GOAL OF THE EXERCISE:
In each item below, switch "extract" to "list" and reproduce the items with nothing else changed, leaving out the pictures.

+ + + + +

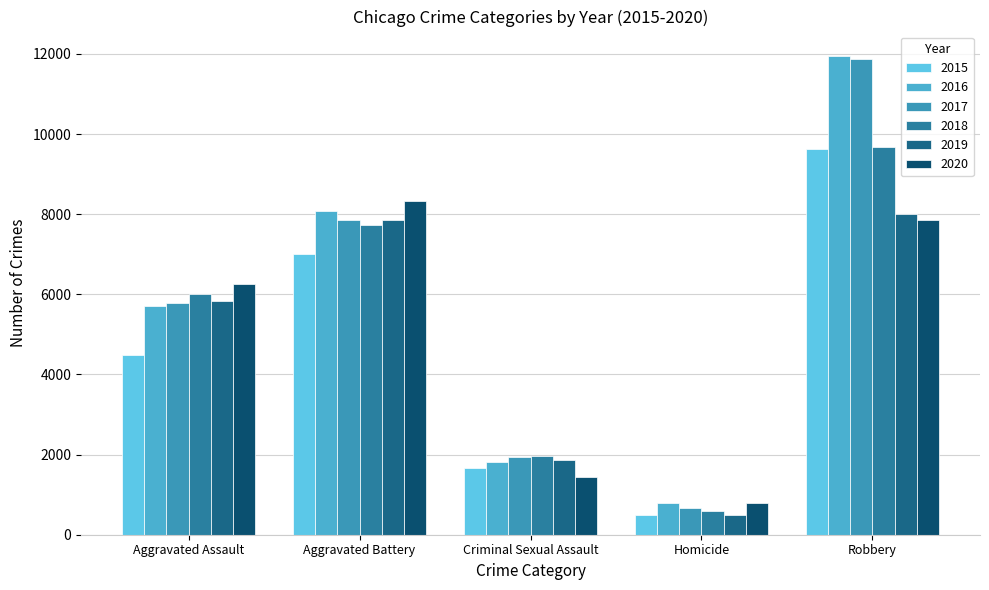

Reading left to right, extract all data points from this chart.

2015: Aggravated Assault=4480	Aggravated Battery=7018	Criminal Sexual Assault=1668	Homicide=496	Robbery=9638
2016: Aggravated Assault=5712	Aggravated Battery=8085	Criminal Sexual Assault=1816	Homicide=786	Robbery=11960
2017: Aggravated Assault=5793	Aggravated Battery=7845	Criminal Sexual Assault=1940	Homicide=672	Robbery=11880
2018: Aggravated Assault=6001	Aggravated Battery=7735	Criminal Sexual Assault=1973	Homicide=589	Robbery=9679
2019: Aggravated Assault=5840	Aggravated Battery=7857	Criminal Sexual Assault=1876	Homicide=498	Robbery=7994
2020: Aggravated Assault=6263	Aggravated Battery=8319	Criminal Sexual Assault=1449	Homicide=787	Robbery=7856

+ + + + +

SOLUTION TO THIS TASK:
Reading left to right, list all data points from this chart.

2015: Aggravated Assault=4480	Aggravated Battery=7018	Criminal Sexual Assault=1668	Homicide=496	Robbery=9638
2016: Aggravated Assault=5712	Aggravated Battery=8085	Criminal Sexual Assault=1816	Homicide=786	Robbery=11960
2017: Aggravated Assault=5793	Aggravated Battery=7845	Criminal Sexual Assault=1940	Homicide=672	Robbery=11880
2018: Aggravated Assault=6001	Aggravated Battery=7735	Criminal Sexual Assault=1973	Homicide=589	Robbery=9679
2019: Aggravated Assault=5840	Aggravated Battery=7857	Criminal Sexual Assault=1876	Homicide=498	Robbery=7994
2020: Aggravated Assault=6263	Aggravated Battery=8319	Criminal Sexual Assault=1449	Homicide=787	Robbery=7856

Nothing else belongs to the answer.